** Opening Records supplied block **

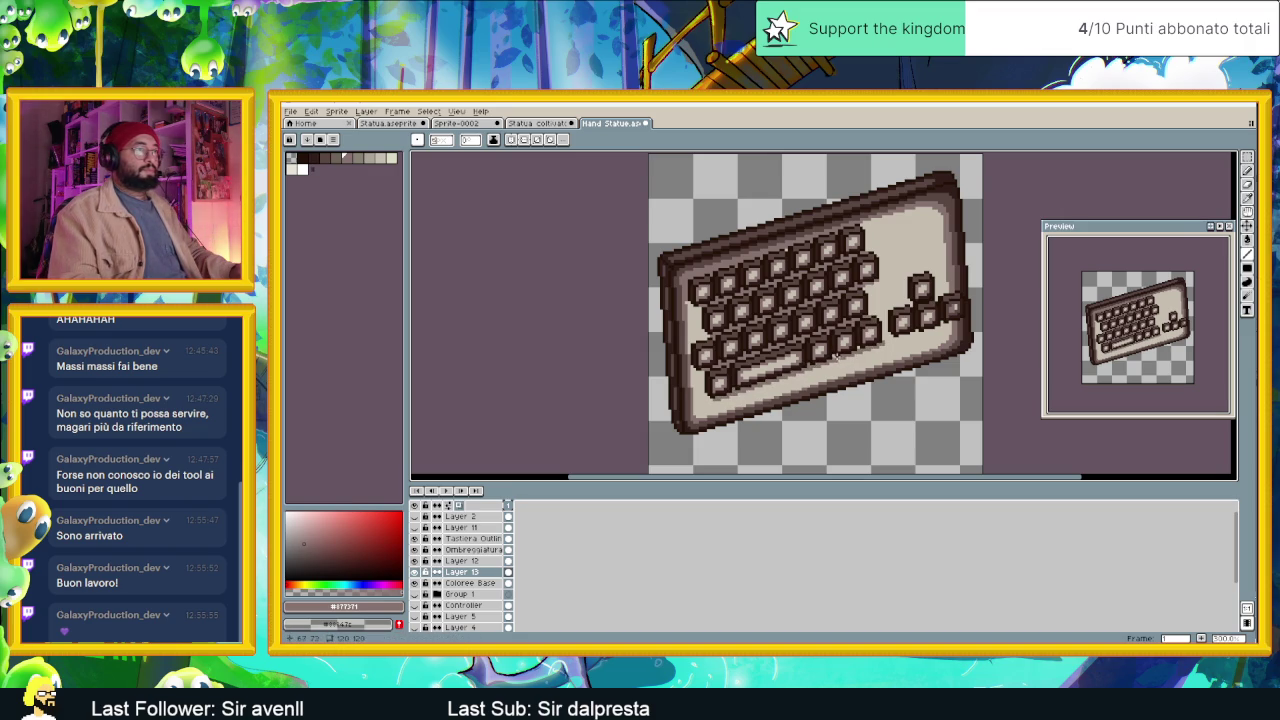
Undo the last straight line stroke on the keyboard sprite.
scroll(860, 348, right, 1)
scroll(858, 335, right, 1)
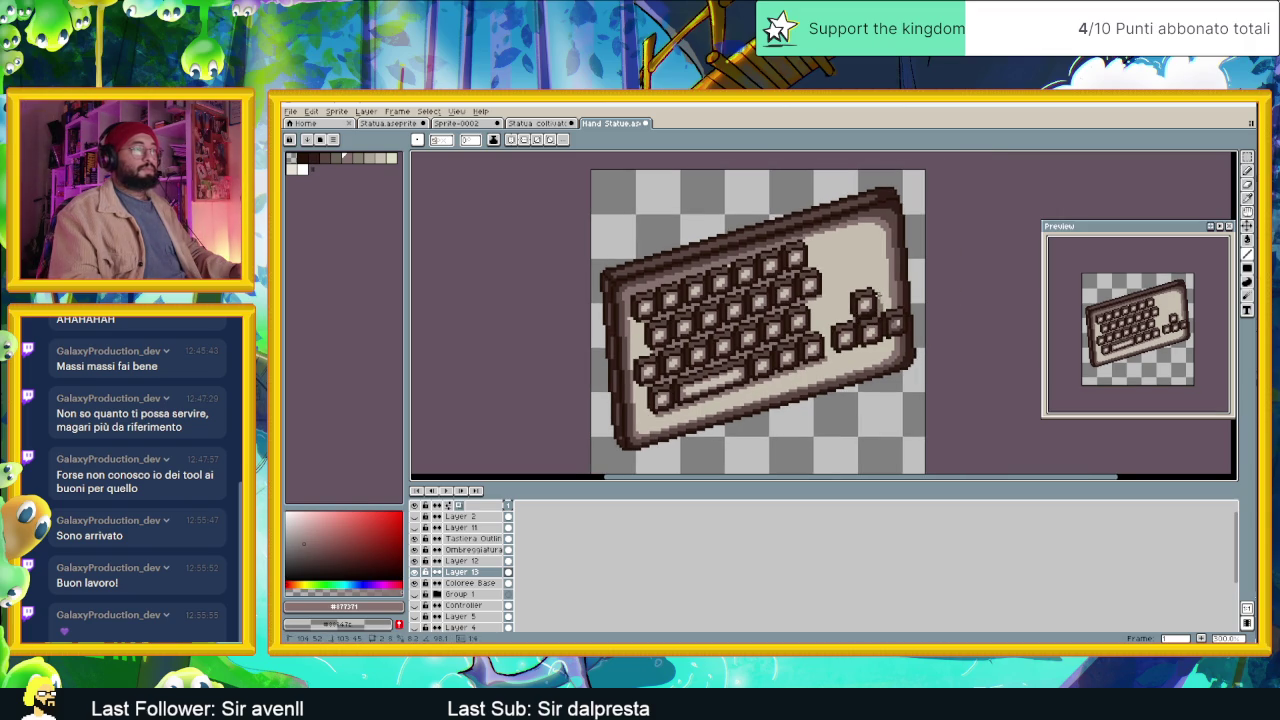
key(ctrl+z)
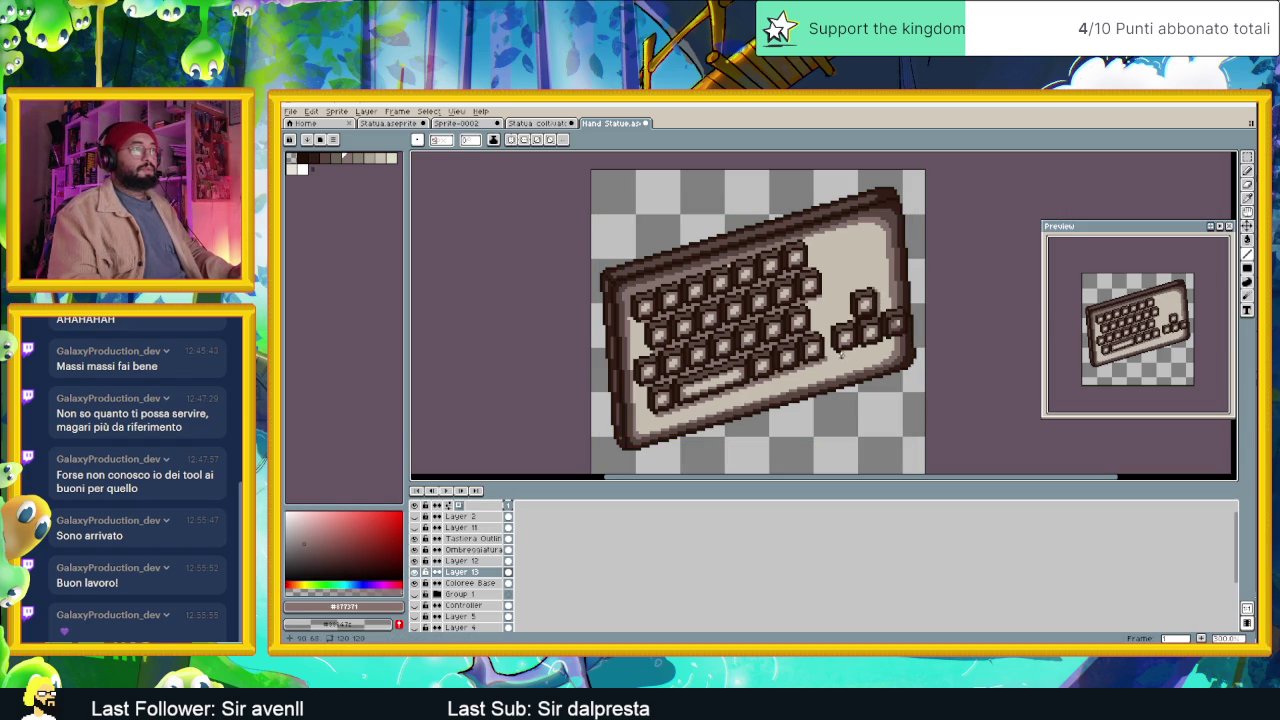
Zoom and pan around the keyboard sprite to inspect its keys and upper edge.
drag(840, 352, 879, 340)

** Closing Records supplied block **

Everything from the line with "Zoom and pan" through the last line of the data is to be retyped verbatim, with no other text.

Zoom and pan around the keyboard sprite to inspect its keys and upper edge.
drag(840, 352, 879, 340)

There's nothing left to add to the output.